----- Input for this task -----

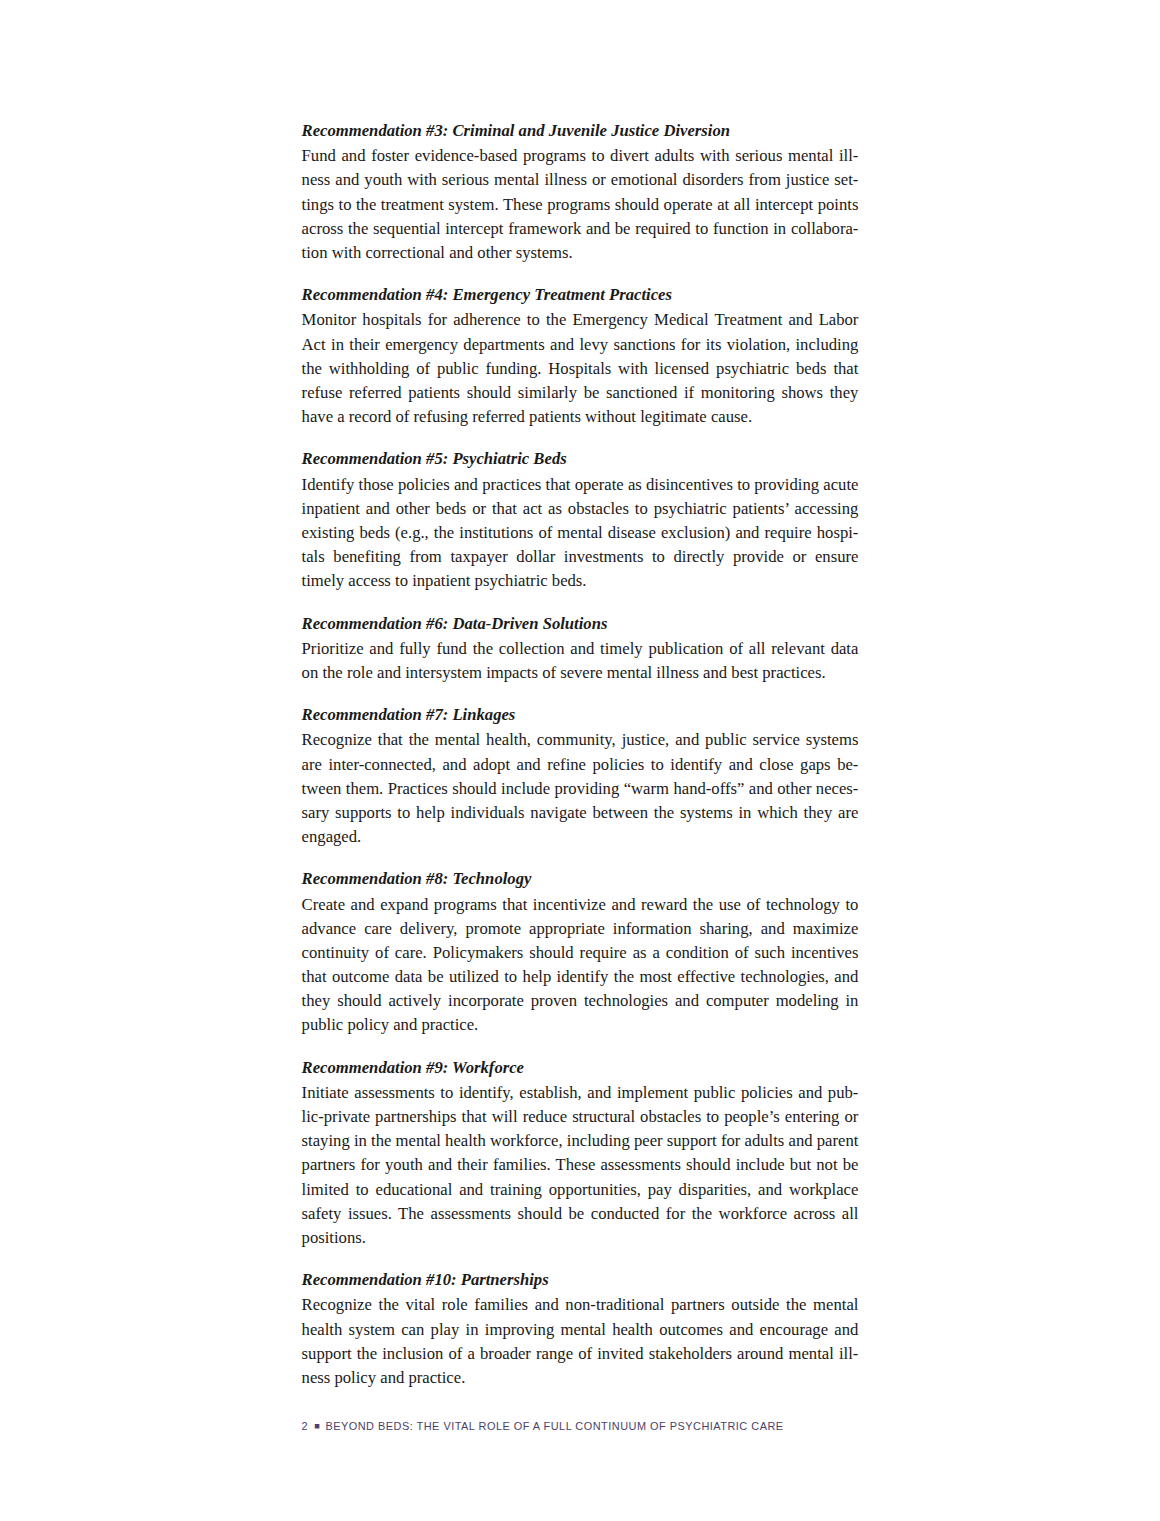Recommendation #3: Criminal and Juvenile Justice Diversion
Fund and foster evidence-based programs to divert adults with serious mental illness and youth with serious mental illness or emotional disorders from justice settings to the treatment system. These programs should operate at all intercept points across the sequential intercept framework and be required to function in collaboration with correctional and other systems.
Recommendation #4: Emergency Treatment Practices
Monitor hospitals for adherence to the Emergency Medical Treatment and Labor Act in their emergency departments and levy sanctions for its violation, including the withholding of public funding. Hospitals with licensed psychiatric beds that refuse referred patients should similarly be sanctioned if monitoring shows they have a record of refusing referred patients without legitimate cause.
Recommendation #5: Psychiatric Beds
Identify those policies and practices that operate as disincentives to providing acute inpatient and other beds or that act as obstacles to psychiatric patients’ accessing existing beds (e.g., the institutions of mental disease exclusion) and require hospitals benefiting from taxpayer dollar investments to directly provide or ensure timely access to inpatient psychiatric beds.
Recommendation #6: Data-Driven Solutions
Prioritize and fully fund the collection and timely publication of all relevant data on the role and intersystem impacts of severe mental illness and best practices.
Recommendation #7: Linkages
Recognize that the mental health, community, justice, and public service systems are inter-connected, and adopt and refine policies to identify and close gaps between them. Practices should include providing “warm hand-offs” and other necessary supports to help individuals navigate between the systems in which they are engaged.
Recommendation #8: Technology
Create and expand programs that incentivize and reward the use of technology to advance care delivery, promote appropriate information sharing, and maximize continuity of care. Policymakers should require as a condition of such incentives that outcome data be utilized to help identify the most effective technologies, and they should actively incorporate proven technologies and computer modeling in public policy and practice.
Recommendation #9: Workforce
Initiate assessments to identify, establish, and implement public policies and public-private partnerships that will reduce structural obstacles to people’s entering or staying in the mental health workforce, including peer support for adults and parent partners for youth and their families. These assessments should include but not be limited to educational and training opportunities, pay disparities, and workplace safety issues. The assessments should be conducted for the workforce across all positions.
Recommendation #10: Partnerships
Recognize the vital role families and non-traditional partners outside the mental health system can play in improving mental health outcomes and encourage and support the inclusion of a broader range of invited stakeholders around mental illness policy and practice.
2■Beyond Beds: The Vital Role of a Full Continuum of Psychiatric Care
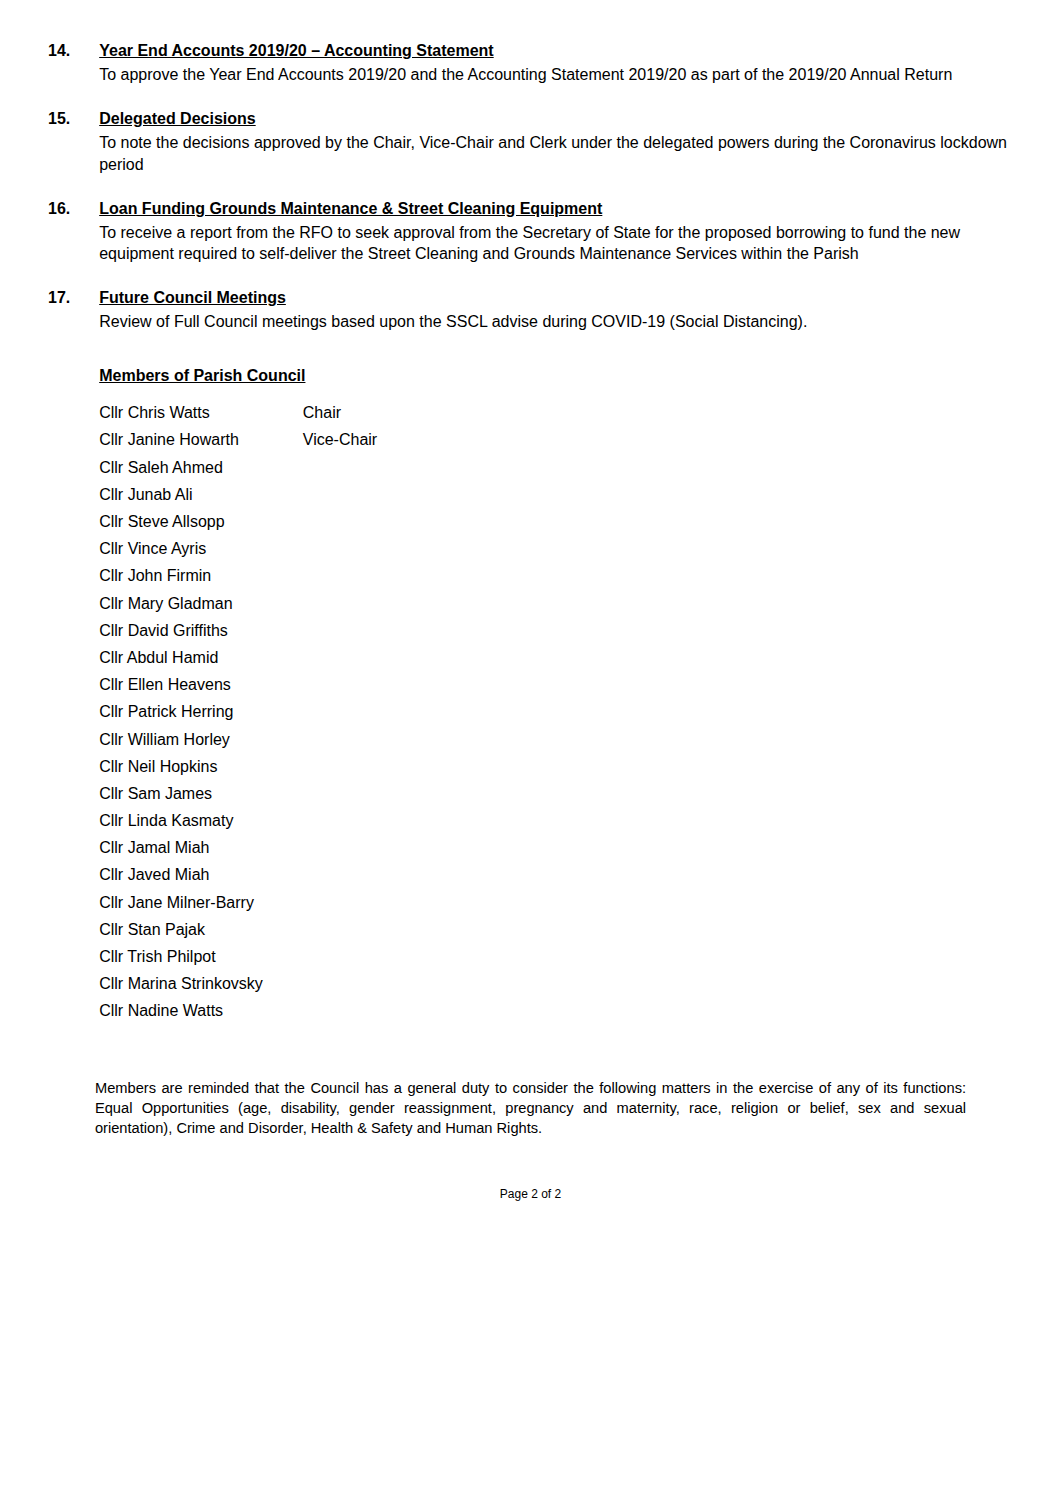14.
Year End Accounts 2019/20 – Accounting Statement
To approve the Year End Accounts 2019/20 and the Accounting Statement 2019/20 as part of the 2019/20 Annual Return
15.
Delegated Decisions
To note the decisions approved by the Chair, Vice-Chair and Clerk under the delegated powers during the Coronavirus lockdown period
16.
Loan Funding Grounds Maintenance & Street Cleaning Equipment
To receive a report from the RFO to seek approval from the Secretary of State for the proposed borrowing to fund the new equipment required to self-deliver the Street Cleaning and Grounds Maintenance Services within the Parish
17.
Future Council Meetings
Review of Full Council meetings based upon the SSCL advise during COVID-19 (Social Distancing).
Members of Parish Council
| Cllr Chris Watts | Chair |
| Cllr Janine Howarth | Vice-Chair |
| Cllr Saleh Ahmed | |
| Cllr Junab Ali | |
| Cllr Steve Allsopp | |
| Cllr Vince Ayris | |
| Cllr John Firmin | |
| Cllr Mary Gladman | |
| Cllr David Griffiths | |
| Cllr Abdul Hamid | |
| Cllr Ellen Heavens | |
| Cllr Patrick Herring | |
| Cllr William Horley | |
| Cllr Neil Hopkins | |
| Cllr Sam James | |
| Cllr Linda Kasmaty | |
| Cllr Jamal Miah | |
| Cllr Javed Miah | |
| Cllr Jane Milner-Barry | |
| Cllr Stan Pajak | |
| Cllr Trish Philpot | |
| Cllr Marina Strinkovsky | |
| Cllr Nadine Watts | |
Members are reminded that the Council has a general duty to consider the following matters in the exercise of any of its functions: Equal Opportunities (age, disability, gender reassignment, pregnancy and maternity, race, religion or belief, sex and sexual orientation), Crime and Disorder, Health & Safety and Human Rights.
Page 2 of 2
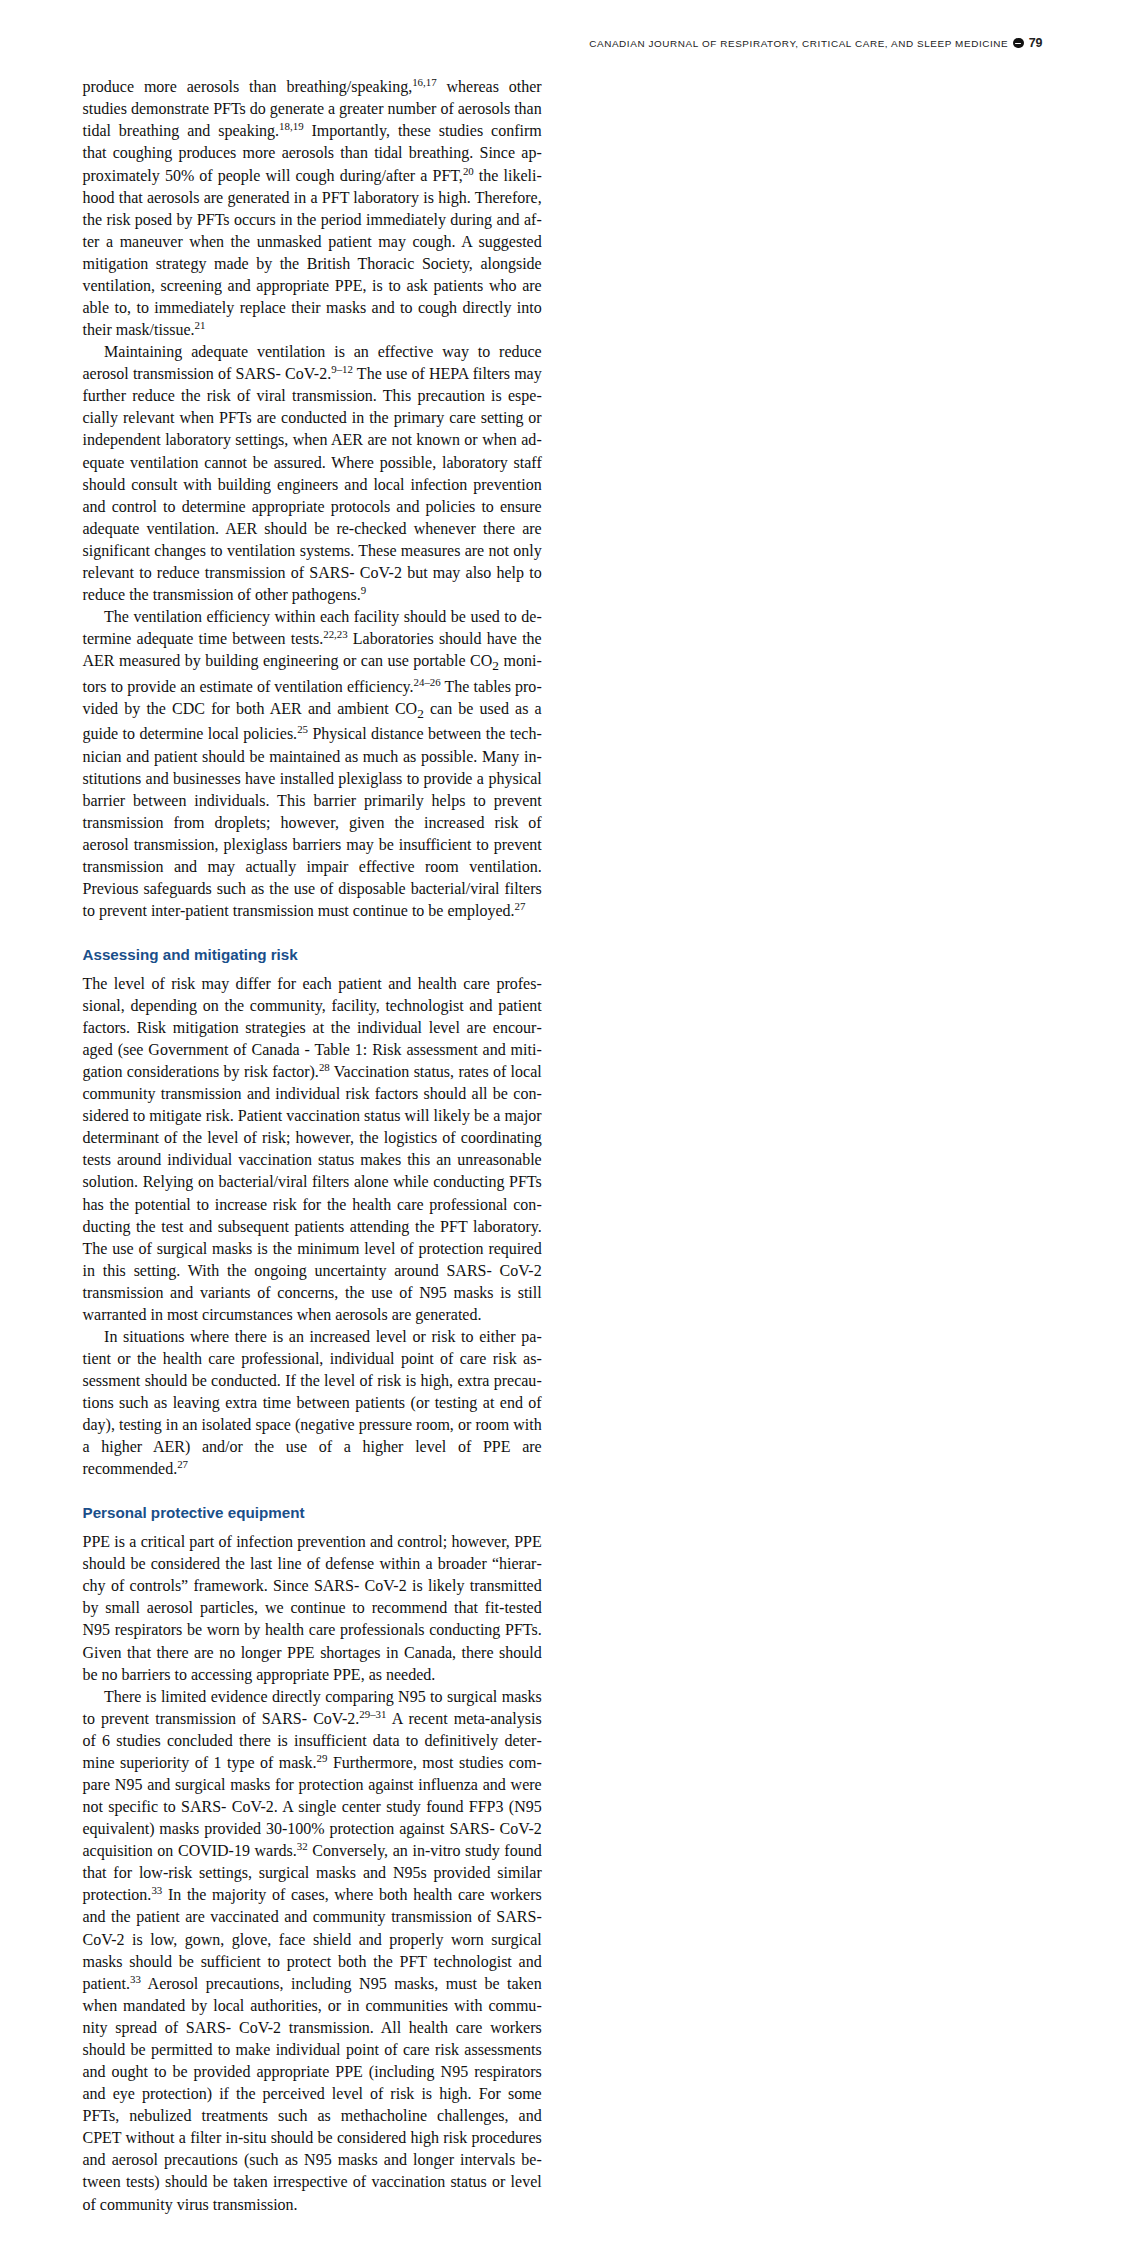Canadian Journal of Respiratory, Critical Care, and Sleep Medicine 79
produce more aerosols than breathing/speaking,16,17 whereas other studies demonstrate PFTs do generate a greater number of aerosols than tidal breathing and speaking.18,19 Importantly, these studies confirm that coughing produces more aerosols than tidal breathing. Since approximately 50% of people will cough during/after a PFT,20 the likelihood that aerosols are generated in a PFT laboratory is high. Therefore, the risk posed by PFTs occurs in the period immediately during and after a maneuver when the unmasked patient may cough. A suggested mitigation strategy made by the British Thoracic Society, alongside ventilation, screening and appropriate PPE, is to ask patients who are able to, to immediately replace their masks and to cough directly into their mask/tissue.21
Maintaining adequate ventilation is an effective way to reduce aerosol transmission of SARS- CoV-2.9–12 The use of HEPA filters may further reduce the risk of viral transmission. This precaution is especially relevant when PFTs are conducted in the primary care setting or independent laboratory settings, when AER are not known or when adequate ventilation cannot be assured. Where possible, laboratory staff should consult with building engineers and local infection prevention and control to determine appropriate protocols and policies to ensure adequate ventilation. AER should be re-checked whenever there are significant changes to ventilation systems. These measures are not only relevant to reduce transmission of SARS- CoV-2 but may also help to reduce the transmission of other pathogens.9
The ventilation efficiency within each facility should be used to determine adequate time between tests.22,23 Laboratories should have the AER measured by building engineering or can use portable CO2 monitors to provide an estimate of ventilation efficiency.24–26 The tables provided by the CDC for both AER and ambient CO2 can be used as a guide to determine local policies.25 Physical distance between the technician and patient should be maintained as much as possible. Many institutions and businesses have installed plexiglass to provide a physical barrier between individuals. This barrier primarily helps to prevent transmission from droplets; however, given the increased risk of aerosol transmission, plexiglass barriers may be insufficient to prevent transmission and may actually impair effective room ventilation. Previous safeguards such as the use of disposable bacterial/viral filters to prevent inter-patient transmission must continue to be employed.27
Assessing and mitigating risk
The level of risk may differ for each patient and health care professional, depending on the community, facility, technologist and patient factors. Risk mitigation strategies at the individual level are encouraged (see Government of Canada - Table 1: Risk assessment and mitigation considerations by risk factor).28 Vaccination status, rates of local community transmission and individual risk factors should all be considered to mitigate risk. Patient vaccination status will likely be a major determinant of the level of risk; however, the logistics of coordinating tests around individual vaccination status makes this an unreasonable solution. Relying on bacterial/viral filters alone while conducting PFTs has the potential to increase risk for the health care professional conducting the test and subsequent patients attending the PFT laboratory. The use of surgical masks is the minimum level of protection required in this setting. With the ongoing uncertainty around SARS- CoV-2 transmission and variants of concerns, the use of N95 masks is still warranted in most circumstances when aerosols are generated.
In situations where there is an increased level or risk to either patient or the health care professional, individual point of care risk assessment should be conducted. If the level of risk is high, extra precautions such as leaving extra time between patients (or testing at end of day), testing in an isolated space (negative pressure room, or room with a higher AER) and/or the use of a higher level of PPE are recommended.27
Personal protective equipment
PPE is a critical part of infection prevention and control; however, PPE should be considered the last line of defense within a broader “hierarchy of controls” framework. Since SARS- CoV-2 is likely transmitted by small aerosol particles, we continue to recommend that fit-tested N95 respirators be worn by health care professionals conducting PFTs. Given that there are no longer PPE shortages in Canada, there should be no barriers to accessing appropriate PPE, as needed.
There is limited evidence directly comparing N95 to surgical masks to prevent transmission of SARS- CoV-2.29–31 A recent meta-analysis of 6 studies concluded there is insufficient data to definitively determine superiority of 1 type of mask.29 Furthermore, most studies compare N95 and surgical masks for protection against influenza and were not specific to SARS- CoV-2. A single center study found FFP3 (N95 equivalent) masks provided 30-100% protection against SARS- CoV-2 acquisition on COVID-19 wards.32 Conversely, an in-vitro study found that for low-risk settings, surgical masks and N95s provided similar protection.33 In the majority of cases, where both health care workers and the patient are vaccinated and community transmission of SARS- CoV-2 is low, gown, glove, face shield and properly worn surgical masks should be sufficient to protect both the PFT technologist and patient.33 Aerosol precautions, including N95 masks, must be taken when mandated by local authorities, or in communities with community spread of SARS- CoV-2 transmission. All health care workers should be permitted to make individual point of care risk assessments and ought to be provided appropriate PPE (including N95 respirators and eye protection) if the perceived level of risk is high. For some PFTs, nebulized treatments such as methacholine challenges, and CPET without a filter in-situ should be considered high risk procedures and aerosol precautions (such as N95 masks and longer intervals between tests) should be taken irrespective of vaccination status or level of community virus transmission.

-----

Your instructions: Check each line of the entries above, and show every one holding the word "institutions".

Finished task:
Identify those policies and practices that operate as disincentives to providing acute inpatient and other beds or that act as obstacles to psychiatric patients’ accessing existing beds (e.g., the institutions of mental disease exclusion) and require hospitals benefiting from taxpayer dollar investments to directly provide or ensure timely access to inpatient psychiatric beds.
The ventilation efficiency within each facility should be used to determine adequate time between tests.22,23 Laboratories should have the AER measured by building engineering or can use portable CO2 monitors to provide an estimate of ventilation efficiency.24–26 The tables provided by the CDC for both AER and ambient CO2 can be used as a guide to determine local policies.25 Physical distance between the technician and patient should be maintained as much as possible. Many institutions and businesses have installed plexiglass to provide a physical barrier between individuals. This barrier primarily helps to prevent transmission from droplets; however, given the increased risk of aerosol transmission, plexiglass barriers may be insufficient to prevent transmission and may actually impair effective room ventilation. Previous safeguards such as the use of disposable bacterial/viral filters to prevent inter-patient transmission must continue to be employed.27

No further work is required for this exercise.